→ **Exercise requirements**
Quote all of the data below exactly, please.

Given records START

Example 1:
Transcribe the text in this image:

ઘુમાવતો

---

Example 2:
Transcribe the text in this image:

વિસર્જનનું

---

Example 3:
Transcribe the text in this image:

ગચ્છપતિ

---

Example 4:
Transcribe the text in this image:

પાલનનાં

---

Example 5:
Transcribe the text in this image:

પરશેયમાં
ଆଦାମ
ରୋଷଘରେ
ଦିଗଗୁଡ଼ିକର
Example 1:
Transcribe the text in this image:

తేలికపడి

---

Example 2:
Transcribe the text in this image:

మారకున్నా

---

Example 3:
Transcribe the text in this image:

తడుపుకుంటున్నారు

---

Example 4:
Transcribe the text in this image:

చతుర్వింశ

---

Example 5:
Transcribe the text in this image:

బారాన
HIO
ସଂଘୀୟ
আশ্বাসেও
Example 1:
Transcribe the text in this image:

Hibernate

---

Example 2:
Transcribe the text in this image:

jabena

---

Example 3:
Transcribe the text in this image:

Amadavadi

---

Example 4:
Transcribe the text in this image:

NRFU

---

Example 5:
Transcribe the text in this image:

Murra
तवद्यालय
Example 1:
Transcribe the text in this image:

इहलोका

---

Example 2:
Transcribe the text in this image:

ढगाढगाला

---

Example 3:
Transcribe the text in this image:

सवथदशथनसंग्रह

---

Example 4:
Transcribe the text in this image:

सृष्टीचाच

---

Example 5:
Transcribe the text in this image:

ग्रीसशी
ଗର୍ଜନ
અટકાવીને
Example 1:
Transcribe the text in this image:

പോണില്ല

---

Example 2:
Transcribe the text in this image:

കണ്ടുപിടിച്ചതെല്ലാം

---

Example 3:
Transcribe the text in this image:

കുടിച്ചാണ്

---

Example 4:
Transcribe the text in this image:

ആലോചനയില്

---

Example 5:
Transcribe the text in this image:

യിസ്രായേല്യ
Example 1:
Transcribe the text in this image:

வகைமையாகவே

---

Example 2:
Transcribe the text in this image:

Given records END

→ **Answer to the problem**
Example 1:
Transcribe the text in this image:

ઘુમાવતો

---

Example 2:
Transcribe the text in this image:

વિસર્જનનું

---

Example 3:
Transcribe the text in this image:

ગચ્છપતિ

---

Example 4:
Transcribe the text in this image:

પાલનનાં

---

Example 5:
Transcribe the text in this image:

પરશેયમાં
ଆଦାମ
ରୋଷଘରେ
ଦିଗଗୁଡ଼ିକର
Example 1:
Transcribe the text in this image:

తేలికపడి

---

Example 2:
Transcribe the text in this image:

మారకున్నా

---

Example 3:
Transcribe the text in this image:

తడుపుకుంటున్నారు

---

Example 4:
Transcribe the text in this image:

చతుర్వింశ

---

Example 5:
Transcribe the text in this image:

బారాన
HIO
ସଂଘୀୟ
আশ্বাসেও
Example 1:
Transcribe the text in this image:

Hibernate

---

Example 2:
Transcribe the text in this image:

jabena

---

Example 3:
Transcribe the text in this image:

Amadavadi

---

Example 4:
Transcribe the text in this image:

NRFU

---

Example 5:
Transcribe the text in this image:

Murra
तवद्यालय
Example 1:
Transcribe the text in this image:

इहलोका

---

Example 2:
Transcribe the text in this image:

ढगाढगाला

---

Example 3:
Transcribe the text in this image:

सवथदशथनसंग्रह

---

Example 4:
Transcribe the text in this image:

सृष्टीचाच

---

Example 5:
Transcribe the text in this image:

ग्रीसशी
ଗର୍ଜନ
અટકાવીને
Example 1:
Transcribe the text in this image:

പോണില്ല

---

Example 2:
Transcribe the text in this image:

കണ്ടുപിടിച്ചതെല്ലാം

---

Example 3:
Transcribe the text in this image:

കുടിച്ചാണ്

---

Example 4:
Transcribe the text in this image:

ആലോചനയില്

---

Example 5:
Transcribe the text in this image:

യിസ്രായേല്യ
Example 1:
Transcribe the text in this image:

வகைமையாகவே

---

Example 2:
Transcribe the text in this image:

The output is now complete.